Besagte Boliden scheucht ihr in verschiedenen Rennvarianten und Spielmodi über insgesamt 16 Grundstrecken wie Nordschleife, Silverstone, Hockenheim oder Oschersleben. Mit dabei ist auch eine selbst gestaltete Fantasiestrecke. Neben den 16 Grundstrecken gibt es eine Reihe von Variationen, basierend auf den früheren Zeiten und passend zu den älteren Ferrari-Modellen. So könnt ihr euch auf Silverstone im Jahre 1959 oder der noch viel längeren 1982er-Hockenheim-Piste austoben. Insgesamt kommt das Spiel damit auf 39 Strecken beziehungsweise Streckenvarianten.

Test Drive: Ferrari - Debut Trailer
In Test Drive: Ferrari dürft ihr euch selbst in einen der begehrten roten Schlitten setzen.

Quer durch die Ferrari-Geschichte

Neben dem obligatorischen schnellen Rennen sowie dem klassischen Ghostcar-Fahren wartet vor allem der Story-Modus auf euch, der grundsätzlich in drei Zeitabschnitte der Ferrari-Geschichte aufgeteilt ist – 1947-73, 1974-90 und 1991 bis heute. Jeder dieser Abschnitte bietet eine Reihe von Kampagnen, die sich wiederum in einzelne Renn-Events aufteilen. Diese sind mal thematisch ausgerichtet, wie zum Beispiel das 40-jährige Ferrari-Jubiläum, oder aber auf bestimmte Fahrzeugtypen konzentriert. Insgesamt bekommt ihr in der Kampagne über 200 verschiedene Einzelrennen mit steigender Schwierigkeit und chronologischem Verlauf.

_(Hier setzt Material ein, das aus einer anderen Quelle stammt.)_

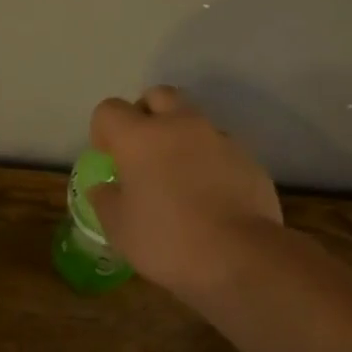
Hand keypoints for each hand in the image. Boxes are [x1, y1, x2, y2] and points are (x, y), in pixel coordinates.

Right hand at [88, 86, 282, 301]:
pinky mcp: (248, 158)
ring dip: (181, 138)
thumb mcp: (120, 229)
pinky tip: (210, 196)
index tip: (108, 158)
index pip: (110, 110)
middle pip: (158, 96)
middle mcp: (181, 125)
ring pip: (194, 121)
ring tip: (179, 178)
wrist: (239, 255)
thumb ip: (106, 201)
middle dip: (146, 115)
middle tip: (143, 152)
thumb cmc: (167, 241)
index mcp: (140, 137)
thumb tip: (103, 188)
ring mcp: (219, 139)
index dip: (103, 131)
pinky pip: (220, 148)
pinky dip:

Bei den einzelnen Events geht es nicht immer nur um den Sieg auf der Piste. Stattdessen müsst ihr jeweils ein Hauptziel sowie Bonusziele erfüllen, um das Event abzuschließen und weitere freizuschalten. Mal gilt es, eine bestimmte Position zu erreichen, mal eine Zeit zu unterbieten, mal einen bestimmten Gegner zu überholen oder eine Formation zu halten. Drei Grundeinstellungen der Schwierigkeitsgrade sollen dafür sorgen, dass sowohl Profis als auch Anfänger ihre Erfolge genießen können. Wer die Nase voll hat vom Solomodus, der kann sich online gegen leider nur bis zu sieben weitere Mitspieler durchsetzen. Eine Variante mit geteiltem Bildschirm ist unglücklicherweise nicht mit an Bord.